Metcalfe's law states that in any communications network, among which scientific journals can clearly be counted, the value of the network is proportional to the square of the number of users. Large, existing journals have a significant advantage in this respect. A journal without regular readers can't possibly hope to attract manuscript submissions, no matter how revolutionary its publishing model.
I won't be offering any concrete hypotheses at this point. I'll simply return to the analogy I started this article with: the documentary Who Killed the Electric Car?. How could a car "supported" by apparently so many fail to find a market? The documentary names several possible factors, including the government, consumers, the auto industry, inferior battery technology, and alternative technologies. These factors no doubt played roles in the failure of the EV1, but maybe there's another way to look at it.

A very different kind of analysis of the failure of the electric car is provided in Clayton Christensen's landmark book The Innovator's Dilemma. Christenson views electric cars as a "Disruptive Technology", the defining characteristics of which are:
It performs worse in one or more areas, but is typically simpler, more reliable, or more convenient than existing technologies.

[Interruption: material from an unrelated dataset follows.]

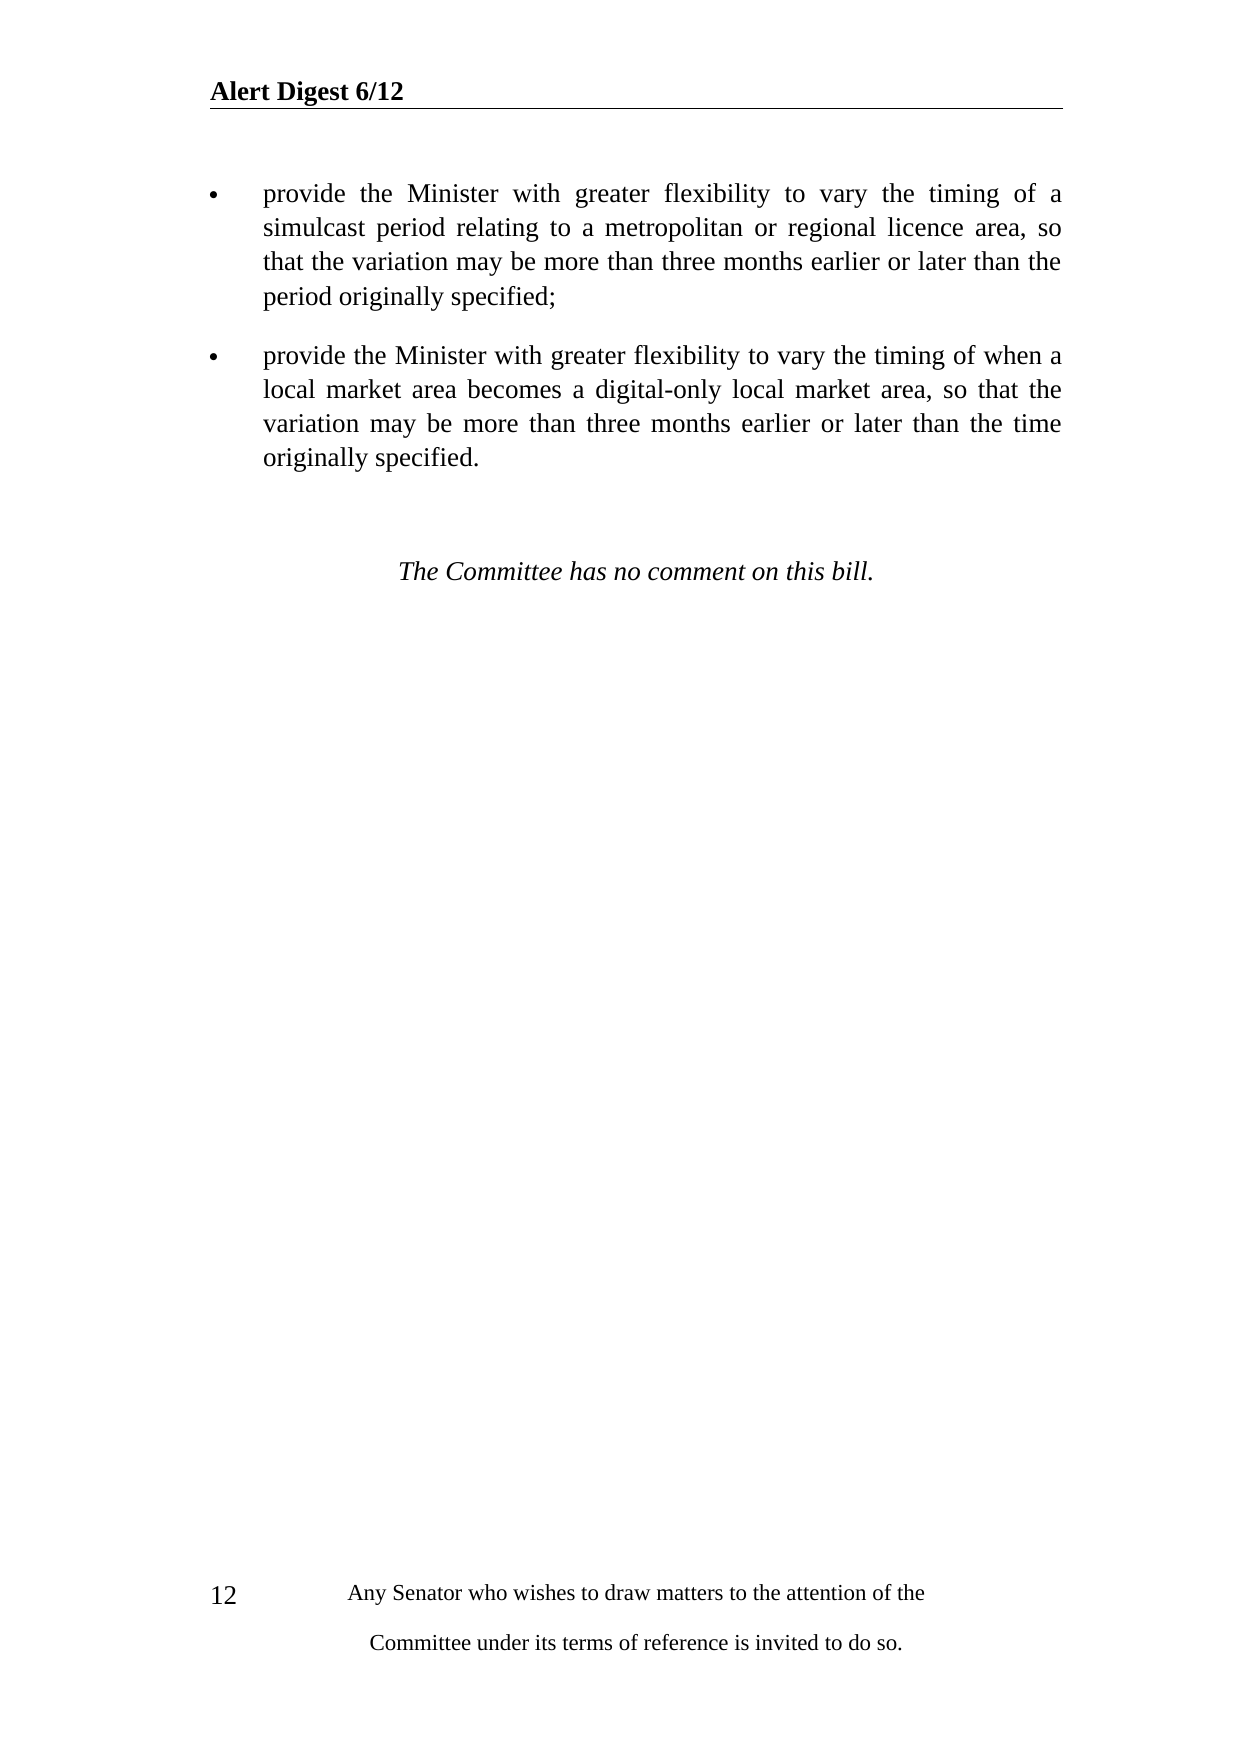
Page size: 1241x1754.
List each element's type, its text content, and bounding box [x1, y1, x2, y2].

text The Committee has no comment on this bill. [210, 556, 1063, 587]
text provide the Minister with greater flexibility to vary the timing of a simulcast period relating to a metropolitan or regional licence area, so that the variation may be more than three months earlier or later than the period originally specified; [210, 177, 1063, 311]
text provide the Minister with greater flexibility to vary the timing of when a local market area becomes a digital-only local market area, so that the variation may be more than three months earlier or later than the time originally specified. [210, 339, 1063, 472]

Its performance trajectory is steeper than that of existing technologies.
It is built from off-the-shelf components.
It is less profitable than existing technologies.
Leading firms' most profitable customers generally can't use it and don't want it.

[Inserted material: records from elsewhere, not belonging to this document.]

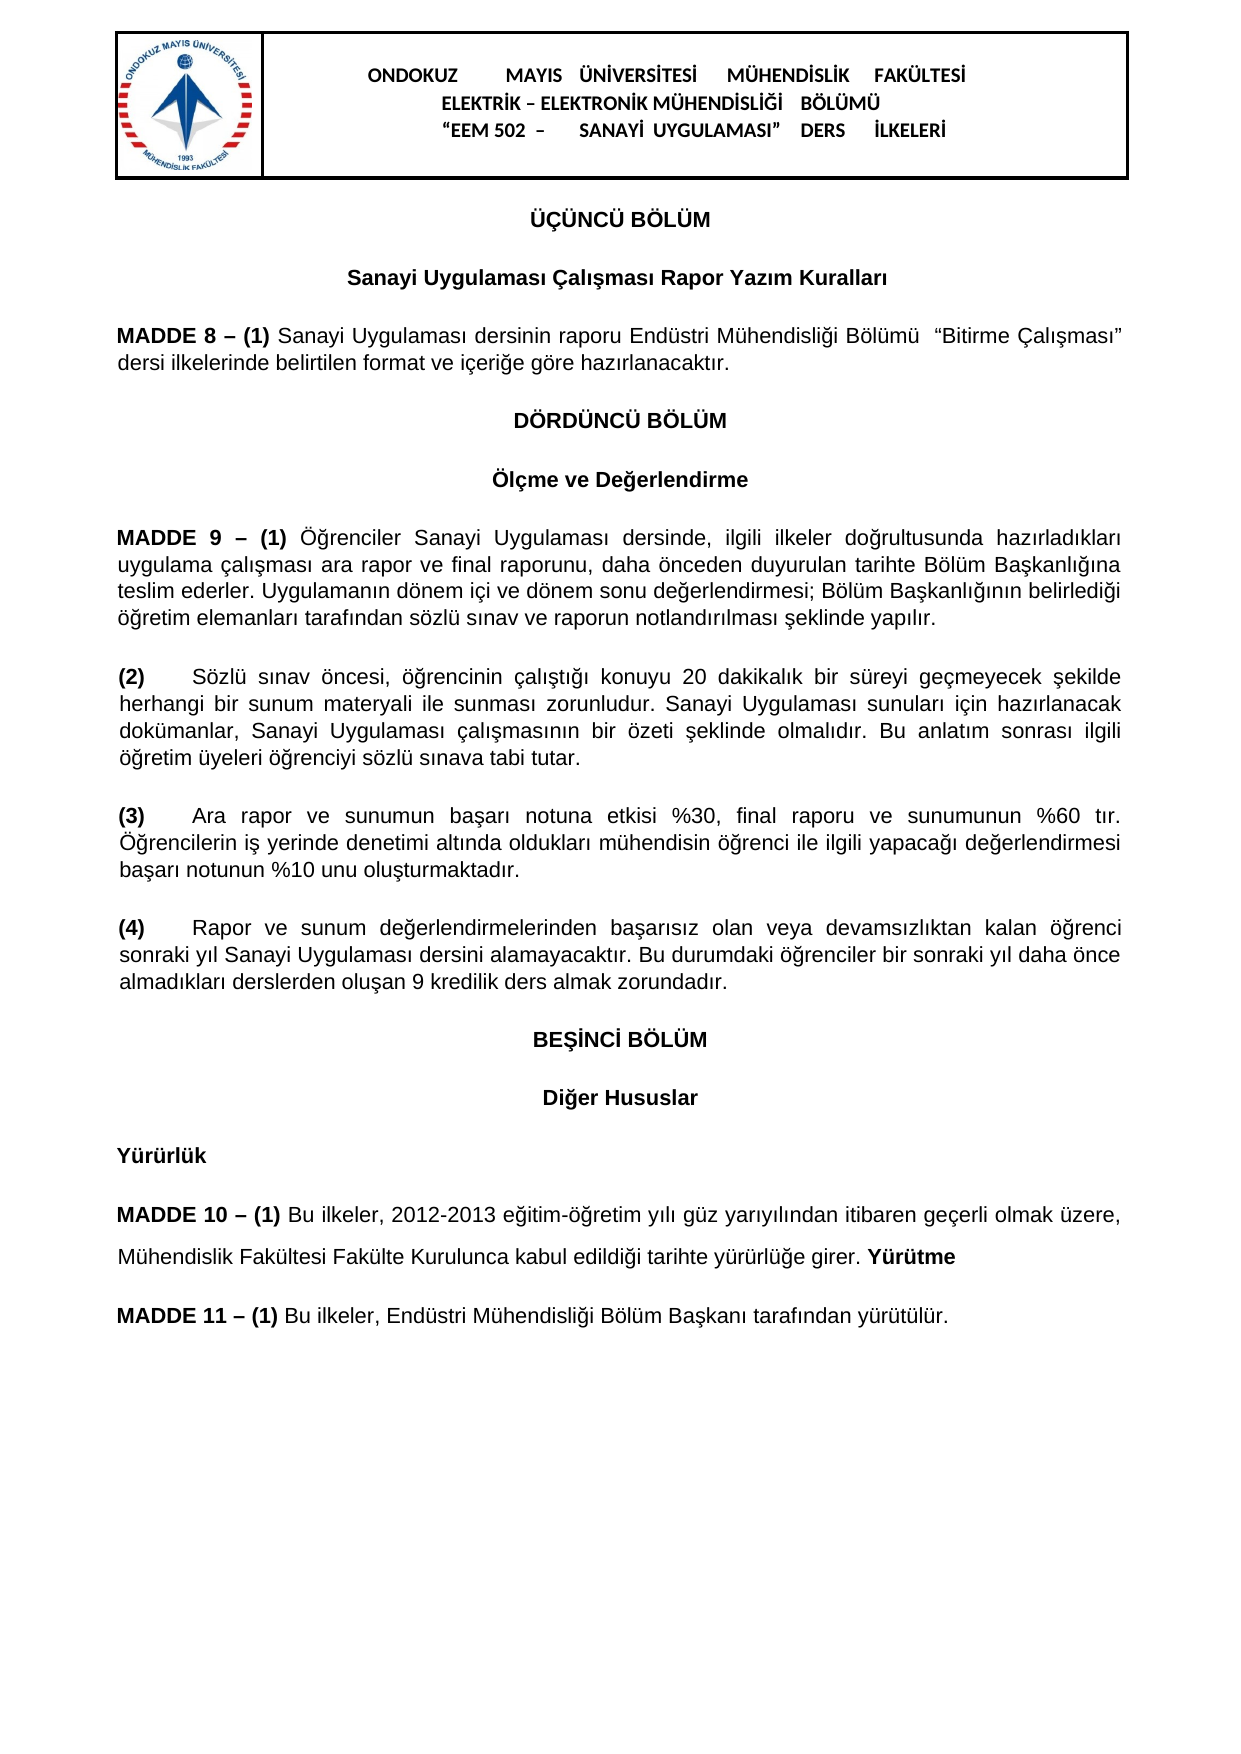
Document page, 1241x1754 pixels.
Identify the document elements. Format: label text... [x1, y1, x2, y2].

text DÖRDÜNCÜ BÖLÜM [118, 408, 1122, 434]
text BEŞİNCİ BÖLÜM [118, 1027, 1122, 1052]
text MADDE 11 – (1) Bu ilkeler, Endüstri Mühendisliği Bölüm Başkanı tarafından yürütülür. [116, 1303, 1123, 1328]
list Sözlü sınav öncesi, öğrencinin çalıştığı konuyu 20 dakikalık bir süreyi geçmeyecek şekilde herhangi bir sunum materyali ile sunması zorunludur. Sanayi Uygulaması sunuları için hazırlanacak dokümanlar, Sanayi Uygulaması çalışmasının bir özeti şeklinde olmalıdır. Bu anlatım sonrası ilgili öğretim üyeleri öğrenciyi sözlü sınava tabi tutar. [118, 664, 1123, 769]
subtitle Sanayi Uygulaması Çalışması Rapor Yazım Kuralları [118, 265, 1116, 290]
table_header [118, 34, 261, 176]
text MADDE 9 – (1) Öğrenciler Sanayi Uygulaması dersinde, ilgili ilkeler doğrultusunda hazırladıkları uygulama çalışması ara rapor ve final raporunu, daha önceden duyurulan tarihte Bölüm Başkanlığına teslim ederler. Uygulamanın dönem içi ve dönem sonu değerlendirmesi; Bölüm Başkanlığının belirlediği öğretim elemanları tarafından sözlü sınav ve raporun notlandırılması şeklinde yapılır. [116, 525, 1123, 631]
subtitle Ölçme ve Değerlendirme [118, 467, 1122, 492]
subtitle Yürürlük [116, 1143, 1123, 1169]
text ÜÇÜNCÜ BÖLÜM [118, 207, 1122, 232]
list Ara rapor ve sunumun başarı notuna etkisi %30, final raporu ve sunumunun %60 tır. Öğrencilerin iş yerinde denetimi altında oldukları mühendisin öğrenci ile ilgili yapacağı değerlendirmesi başarı notunun %10 unu oluşturmaktadır. [118, 803, 1123, 882]
table_header ONDOKUZ MAYIS ÜNİVERSİTESİ MÜHENDİSLİK FAKÜLTESİ ELEKTRİK – ELEKTRONİK MÜHENDİSLİĞİ BÖLÜMÜ “EEM 502 – SANAYİ UYGULAMASI” DERS İLKELERİ [264, 34, 1126, 176]
text Diğer Hususlar [118, 1085, 1122, 1111]
list Rapor ve sunum değerlendirmelerinden başarısız olan veya devamsızlıktan kalan öğrenci sonraki yıl Sanayi Uygulaması dersini alamayacaktır. Bu durumdaki öğrenciler bir sonraki yıl daha önce almadıkları derslerden oluşan 9 kredilik ders almak zorundadır. [118, 915, 1123, 994]
text MADDE 8 – (1) Sanayi Uygulaması dersinin raporu Endüstri Mühendisliği Bölümü “Bitirme Çalışması” dersi ilkelerinde belirtilen format ve içeriğe göre hazırlanacaktır. [116, 323, 1123, 375]
text MADDE 10 – (1) Bu ilkeler, 2012-2013 eğitim-öğretim yılı güz yarıyılından itibaren geçerli olmak üzere, Mühendislik Fakültesi Fakülte Kurulunca kabul edildiği tarihte yürürlüğe girer. Yürütme [116, 1201, 1123, 1269]
picture [118, 40, 252, 170]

It is first commercialized in emerging or insignificant markets.
Large organizations are fundamentally incapable of successfully bringing it to market.
According to Christensen, the electric car died because GM failed to recognize that it was dealing with a Disruptive Technology and act accordingly. Could it be that the less than enthusiastic reception to BJOC results from the same failure on the part of the Beilstein-Institut? Future articles will explore this idea.